Por Elisenda N. Frisach
Uno de los maestros del cine contemporáneo, Alain Resnais, vuelve a nuestra cartelera con Las malas hierbas, película que ha tardado casi tres años en llegar a las salas españolas desde que fuera presentada en el Festival de Cannes de 2009.
Basada en la novela L’incident de Christian Gailly, el filme redunda en los temas y las obsesiones que caracterizan la filmografía del director galo desde la última década del siglo pasado, de forma que vuelve a ser una reflexión, con visos de comedia ligera teatralmente estructurada, sobre el comportamiento social de los seres humanos, limitados por unas determinadas coordenadas culturales y espaciotemporales de las que resulta muy difícil sustraerse, en parte por la imposibilidad de ser plenamente conscientes de ellas. No por casualidad, tanto Smoking/No smoking (1993) como Asuntos privados en lugares públicos (2006) son adaptaciones de sendas obras de Alan Ayckbourn, dramaturgo heredero de la ilustre tradición del costumbrismo satírico inglés. Y es que el propio Alain Resnais opera con un espíritu análogo en sus últimas realizaciones, de ahí que la prostera etapa de su carrera se concrete solamente en piezas cómicas y musicales, generalmente corales y centradas en las vicisitudes, sobre todo sentimentales, de personajes pertenecientes a una extracción media/alta; un registro popular que parece destinado a amenizar para el espectador el elaborado, sutil y exquisito discurso fílmico mediante el cual dichas peripecias son plasmadas.
A este respecto, lo que singulariza Las malas hierbas de otras de sus creaciones recientes –pues incluso cuenta con su elenco de actores habitual– es un halo de misterio y surrealismo que envuelve y sublima la historia desde su mismo inicio, con unos títulos de apertura que ya sugieren la existencia de una realidad oculta y subyacente que, paulatina e irremediablemente, hace presa de un mundo civilizado y racional, igual que las malas hierbas invaden el asfalto y la piedra a poco que se les permita; una pulsión oscura y extraña, a partes iguales marciana, cómica y desasosegante, que habita en el interior de la mayoría de los personajes de la obra y cuya plasmación culmina en la resolución abierta del conflicto argumental y en la críptica y absurda escena de clausura.
De hecho, la misma trama que sustenta la narración parte de una premisa que trastoca las convenciones del relato clásico, pues cuenta un amor fou en su quintaesencia, merced a la obsesión que Georges Palet (André Dussollier) desarrolla hacia Marguerite Muir (Sabine Azéma) sin ni siquiera conocerla.

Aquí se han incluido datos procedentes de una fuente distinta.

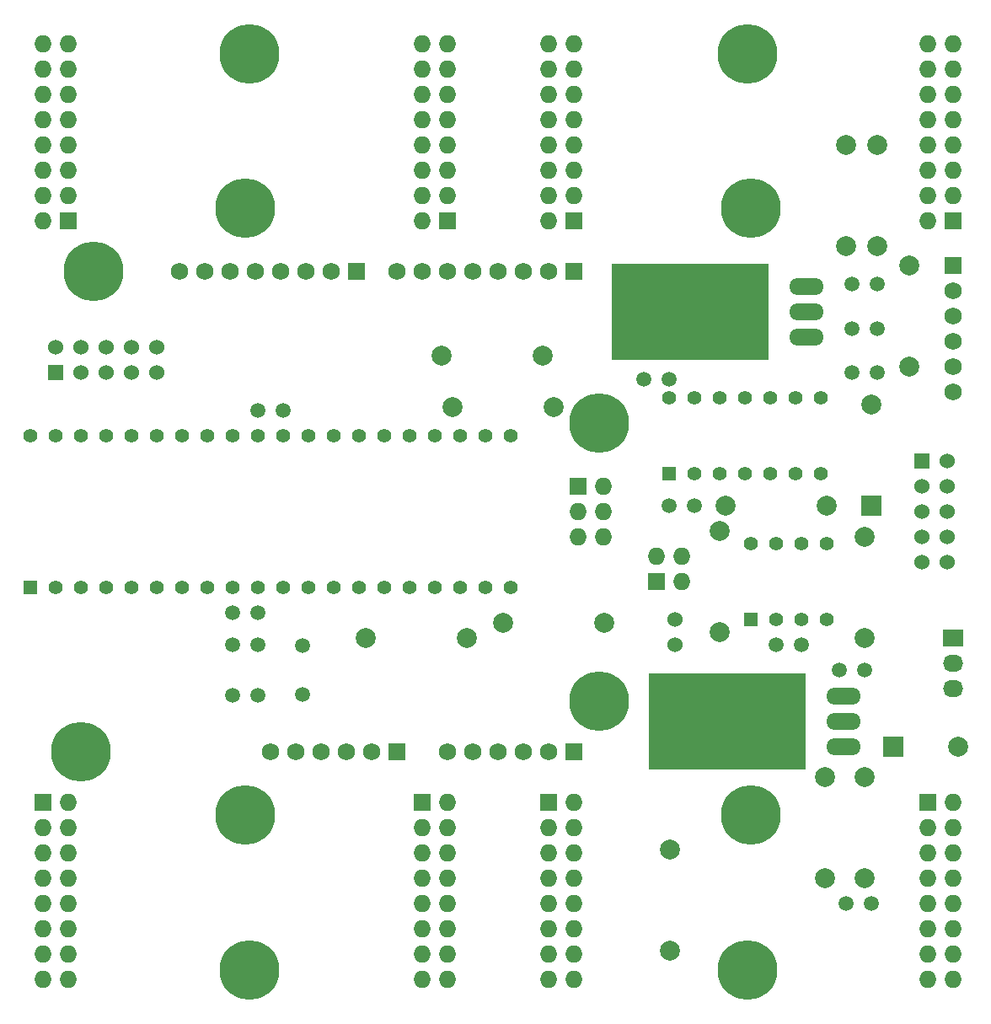
<source format=gts>
%FSLAX34Y34*%
G04 Gerber Fmt 3.4, Leading zero omitted, Abs format*
G04 (created by PCBNEW (2014-jan-25)-product) date Wed 13 Aug 2014 09:10:33 PM PDT*
%MOIN*%
G01*
G70*
G90*
G04 APERTURE LIST*
%ADD10C,0.005906*%
%ADD11C,0.059100*%
%ADD12C,0.078700*%
%ADD13R,0.078700X0.078700*%
%ADD14C,0.060000*%
%ADD15C,0.236220*%
%ADD16R,0.080000X0.068000*%
%ADD17O,0.080000X0.068000*%
%ADD18R,0.068000X0.068000*%
%ADD19O,0.068000X0.068000*%
%ADD20C,0.068000*%
%ADD21R,0.060000X0.060000*%
%ADD22O,0.137800X0.066900*%
%ADD23R,0.620000X0.380000*%
%ADD24R,0.055000X0.055000*%
%ADD25C,0.055000*%
G04 APERTURE END LIST*
G54D10*
G54D11*
X45000Y-22750D03*
X44000Y-22750D03*
X20500Y-35250D03*
X19500Y-35250D03*
X44000Y-21000D03*
X45000Y-21000D03*
X20500Y-37250D03*
X19500Y-37250D03*
X44500Y-36250D03*
X43500Y-36250D03*
X43750Y-45500D03*
X44750Y-45500D03*
X37750Y-29750D03*
X36750Y-29750D03*
X44000Y-24500D03*
X45000Y-24500D03*
X36750Y-24750D03*
X35750Y-24750D03*
X42000Y-35250D03*
X41000Y-35250D03*
X21500Y-26000D03*
X20500Y-26000D03*
X20500Y-34000D03*
X19500Y-34000D03*
G54D12*
X44750Y-25750D03*
G54D13*
X44750Y-29750D03*
G54D14*
X37000Y-34250D03*
X37000Y-35250D03*
G54D15*
X34000Y-26500D03*
X14000Y-20500D03*
X34000Y-37500D03*
X13500Y-39500D03*
X20000Y-42000D03*
X39842Y-11889D03*
X20157Y-11889D03*
X39842Y-48110D03*
X20157Y-48110D03*
X40000Y-42000D03*
X20000Y-18000D03*
X40000Y-18000D03*
G54D16*
X48000Y-35000D03*
G54D17*
X48000Y-36000D03*
X48000Y-37000D03*
G54D18*
X36250Y-32750D03*
G54D19*
X36250Y-31750D03*
X37250Y-32750D03*
X37250Y-31750D03*
G54D18*
X33150Y-29000D03*
G54D19*
X34150Y-29000D03*
X33150Y-30000D03*
X34150Y-30000D03*
X33150Y-31000D03*
X34150Y-31000D03*
G54D18*
X24400Y-20500D03*
G54D20*
X23400Y-20500D03*
X22400Y-20500D03*
X21400Y-20500D03*
X20400Y-20500D03*
X19400Y-20500D03*
X18400Y-20500D03*
X17400Y-20500D03*
G54D18*
X33000Y-20500D03*
G54D20*
X32000Y-20500D03*
X31000Y-20500D03*
X30000Y-20500D03*
X29000Y-20500D03*
X28000Y-20500D03*
X27000Y-20500D03*
X26000Y-20500D03*
G54D18*
X33000Y-39500D03*
G54D20*
X32000Y-39500D03*
X31000Y-39500D03*
X30000Y-39500D03*
X29000Y-39500D03*
X28000Y-39500D03*
G54D18*
X26000Y-39500D03*
G54D20*
X25000Y-39500D03*
X24000Y-39500D03*
X23000Y-39500D03*
X22000Y-39500D03*
X21000Y-39500D03*
G54D18*
X12000Y-41500D03*
G54D19*
X13000Y-41500D03*
X12000Y-42500D03*
X13000Y-42500D03*
X12000Y-43500D03*
X13000Y-43500D03*
X12000Y-44500D03*
X13000Y-44500D03*
X12000Y-45500D03*
X13000Y-45500D03*
X12000Y-46500D03*
X13000Y-46500D03*
X12000Y-47500D03*
X13000Y-47500D03*
X12000Y-48500D03*
X13000Y-48500D03*
G54D18*
X27000Y-41500D03*
G54D19*
X28000Y-41500D03*
X27000Y-42500D03*
X28000Y-42500D03*
X27000Y-43500D03*
X28000Y-43500D03*
X27000Y-44500D03*
X28000Y-44500D03*
X27000Y-45500D03*
X28000Y-45500D03*
X27000Y-46500D03*
X28000Y-46500D03*
X27000Y-47500D03*
X28000Y-47500D03*
X27000Y-48500D03*
X28000Y-48500D03*
G54D21*
X46750Y-28000D03*
G54D14*
X47750Y-28000D03*
X46750Y-29000D03*
X47750Y-29000D03*
X46750Y-30000D03*
X47750Y-30000D03*
X46750Y-31000D03*
X47750Y-31000D03*
X46750Y-32000D03*
X47750Y-32000D03*
G54D18*
X48000Y-20250D03*
G54D20*
X48000Y-21250D03*
X48000Y-22250D03*
X48000Y-23250D03*
X48000Y-24250D03*
X48000Y-25250D03*
G54D18*
X32000Y-41500D03*
G54D19*
X33000Y-41500D03*
X32000Y-42500D03*
X33000Y-42500D03*
X32000Y-43500D03*
X33000Y-43500D03*
X32000Y-44500D03*
X33000Y-44500D03*
X32000Y-45500D03*
X33000Y-45500D03*
X32000Y-46500D03*
X33000Y-46500D03*
X32000Y-47500D03*
X33000Y-47500D03*
X32000Y-48500D03*
X33000Y-48500D03*
G54D18*
X47000Y-41500D03*
G54D19*
X48000Y-41500D03*
X47000Y-42500D03*
X48000Y-42500D03*
X47000Y-43500D03*
X48000Y-43500D03*
X47000Y-44500D03*
X48000Y-44500D03*
X47000Y-45500D03*
X48000Y-45500D03*
X47000Y-46500D03*
X48000Y-46500D03*
X47000Y-47500D03*
X48000Y-47500D03*
X47000Y-48500D03*
X48000Y-48500D03*
G54D18*
X28000Y-18500D03*
G54D19*
X27000Y-18500D03*
X28000Y-17500D03*
X27000Y-17500D03*
X28000Y-16500D03*
X27000Y-16500D03*
X28000Y-15500D03*
X27000Y-15500D03*
X28000Y-14500D03*
X27000Y-14500D03*
X28000Y-13500D03*
X27000Y-13500D03*
X28000Y-12500D03*
X27000Y-12500D03*
X28000Y-11500D03*
X27000Y-11500D03*
G54D18*
X13000Y-18500D03*
G54D19*
X12000Y-18500D03*
X13000Y-17500D03*
X12000Y-17500D03*
X13000Y-16500D03*
X12000Y-16500D03*
X13000Y-15500D03*
X12000Y-15500D03*
X13000Y-14500D03*
X12000Y-14500D03*
X13000Y-13500D03*
X12000Y-13500D03*
X13000Y-12500D03*
X12000Y-12500D03*
X13000Y-11500D03*
X12000Y-11500D03*
G54D18*
X48000Y-18500D03*
G54D19*
X47000Y-18500D03*
X48000Y-17500D03*
X47000Y-17500D03*
X48000Y-16500D03*
X47000Y-16500D03*
X48000Y-15500D03*
X47000Y-15500D03*
X48000Y-14500D03*
X47000Y-14500D03*
X48000Y-13500D03*
X47000Y-13500D03*
X48000Y-12500D03*
X47000Y-12500D03*
X48000Y-11500D03*
X47000Y-11500D03*
G54D18*
X33000Y-18500D03*
G54D19*
X32000Y-18500D03*
X33000Y-17500D03*
X32000Y-17500D03*
X33000Y-16500D03*
X32000Y-16500D03*
X33000Y-15500D03*
X32000Y-15500D03*
X33000Y-14500D03*
X32000Y-14500D03*
X33000Y-13500D03*
X32000Y-13500D03*
X33000Y-12500D03*
X32000Y-12500D03*
X33000Y-11500D03*
X32000Y-11500D03*
G54D21*
X12500Y-24500D03*
G54D14*
X12500Y-23500D03*
X13500Y-24500D03*
X13500Y-23500D03*
X14500Y-24500D03*
X14500Y-23500D03*
X15500Y-24500D03*
X15500Y-23500D03*
X16500Y-24500D03*
X16500Y-23500D03*
G54D12*
X44500Y-35000D03*
X44500Y-31000D03*
X43750Y-19500D03*
X43750Y-15500D03*
X45000Y-19500D03*
X45000Y-15500D03*
X32175Y-25850D03*
X28175Y-25850D03*
X39000Y-29750D03*
X43000Y-29750D03*
X38750Y-34750D03*
X38750Y-30750D03*
X44500Y-44500D03*
X44500Y-40500D03*
X46250Y-20250D03*
X46250Y-24250D03*
X24750Y-35000D03*
X28750Y-35000D03*
X31750Y-23825D03*
X27750Y-23825D03*
G54D13*
X45620Y-39300D03*
G54D12*
X48180Y-39300D03*
G54D22*
X42200Y-22100D03*
X42200Y-23100D03*
X42200Y-21100D03*
G54D23*
X37600Y-22100D03*
G54D24*
X40000Y-34250D03*
G54D25*
X41000Y-34250D03*
X42000Y-34250D03*
X43000Y-34250D03*
X43000Y-31250D03*
X42000Y-31250D03*
X41000Y-31250D03*
X40000Y-31250D03*
G54D22*
X43650Y-38300D03*
X43650Y-39300D03*
X43650Y-37300D03*
G54D23*
X39050Y-38300D03*
G54D24*
X11500Y-33000D03*
G54D25*
X12500Y-33000D03*
X13500Y-33000D03*
X14500Y-33000D03*
X15500Y-33000D03*
X16500Y-33000D03*
X17500Y-33000D03*
X18500Y-33000D03*
X19500Y-33000D03*
X20500Y-33000D03*
X21500Y-33000D03*
X22500Y-33000D03*
X23500Y-33000D03*
X24500Y-33000D03*
X25500Y-33000D03*
X26500Y-33000D03*
X27500Y-33000D03*
X28500Y-33000D03*
X29500Y-33000D03*
X30500Y-33000D03*
X30500Y-27000D03*
X29500Y-27000D03*
X28500Y-27000D03*
X27500Y-27000D03*
X26500Y-27000D03*
X25500Y-27000D03*
X24500Y-27000D03*
X23500Y-27000D03*
X22500Y-27000D03*
X21500Y-27000D03*
X20500Y-27000D03*
X19500Y-27000D03*
X18500Y-27000D03*
X17500Y-27000D03*
X16500Y-27000D03*
X15500Y-27000D03*
X14500Y-27000D03*
X13500Y-27000D03*
X12500Y-27000D03*
X11500Y-27000D03*
G54D11*
X22250Y-35289D03*
X22250Y-37211D03*
G54D24*
X36750Y-28500D03*
G54D25*
X37750Y-28500D03*
X38750Y-28500D03*
X39750Y-28500D03*
X40750Y-28500D03*
X41750Y-28500D03*
X42750Y-28500D03*
X42750Y-25500D03*
X41750Y-25500D03*
X40750Y-25500D03*
X39750Y-25500D03*
X38750Y-25500D03*
X37750Y-25500D03*
X36750Y-25500D03*
G54D12*
X34175Y-34400D03*
X30175Y-34400D03*
X36775Y-47350D03*
X36775Y-43350D03*
X42925Y-44500D03*
X42925Y-40500D03*
M02*

</source>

A ello hay que añadir el secreto que oculta el pasado, y por tanto la personalidad, del primero, nunca desvelado, así como la pasión por los aeroplanos que comparten ambos protagonistas, un deseo de volar –con todas las connotaciones simbólicas que ello implica– que ella realiza de facto, mientras que él deba limitarse a ver Los puentes de Toko-Ri para satisfacer su ansia.
Con la destreza y autoridad propias de quien es dueño absoluto de su arte, Resnais es capaz de hacer patente la temática de la cinta (la abrumadora fuerza de la locura amatoria), gracias al uso, entre otros recursos discursivos y visuales, del PiP para recoger algunos de los pensamientos y/o recuerdos de los personajes; de la inserción del rótulo “fin” mucho antes del desenlace de la película (acompañado, además, de la sintonía de la Twentieth Century Fox); de la abundancia de raccords mediante lentos cierres y aperturas en negro; de la delectación en planos detalle de objetos con una funcionalidad relativa o nimia en la trama; de los flashbacks que dan excesiva importancia a información trivial, lo que trastoca la perspectiva del espectador; del ralentí que describe, de forma recurrente, “el incidente” que desencadena la intriga, todo un emblema de ese “deseo de volar” antes mencionado; de la voz en off de un narrador extradiegético que comenta la acción con un propósito distanciador e irónico; del sabio empleo de la inquietante, y excelente, música de Mark Snow; del cromatismo sensorial y alegórico de la fotografía de Eric Gautier… y un largo etcétera.
Por todo ello, Las malas hierbas es un filme digno de aprecio, que hay que saber ver sin prejuicios e intentando paladear la hondura que esconde la aparente insustancialidad de sus imágenes, sin duda obra de un auténtico virtuoso, que sabe seguir explotando su portentosa capacidad para construir relatos poéticos e hipnóticos, en la estela de sus clásicos Hiroshima, mon amour o El año pasado en Marienbad, aunque haya dejado ya de lado la experimentación formal para construir un universo basado en historias cotidianas e intrascendentes, de tono amable, liviano, casi casual… pero no por ello menos singular, talentoso, imaginativo y bello.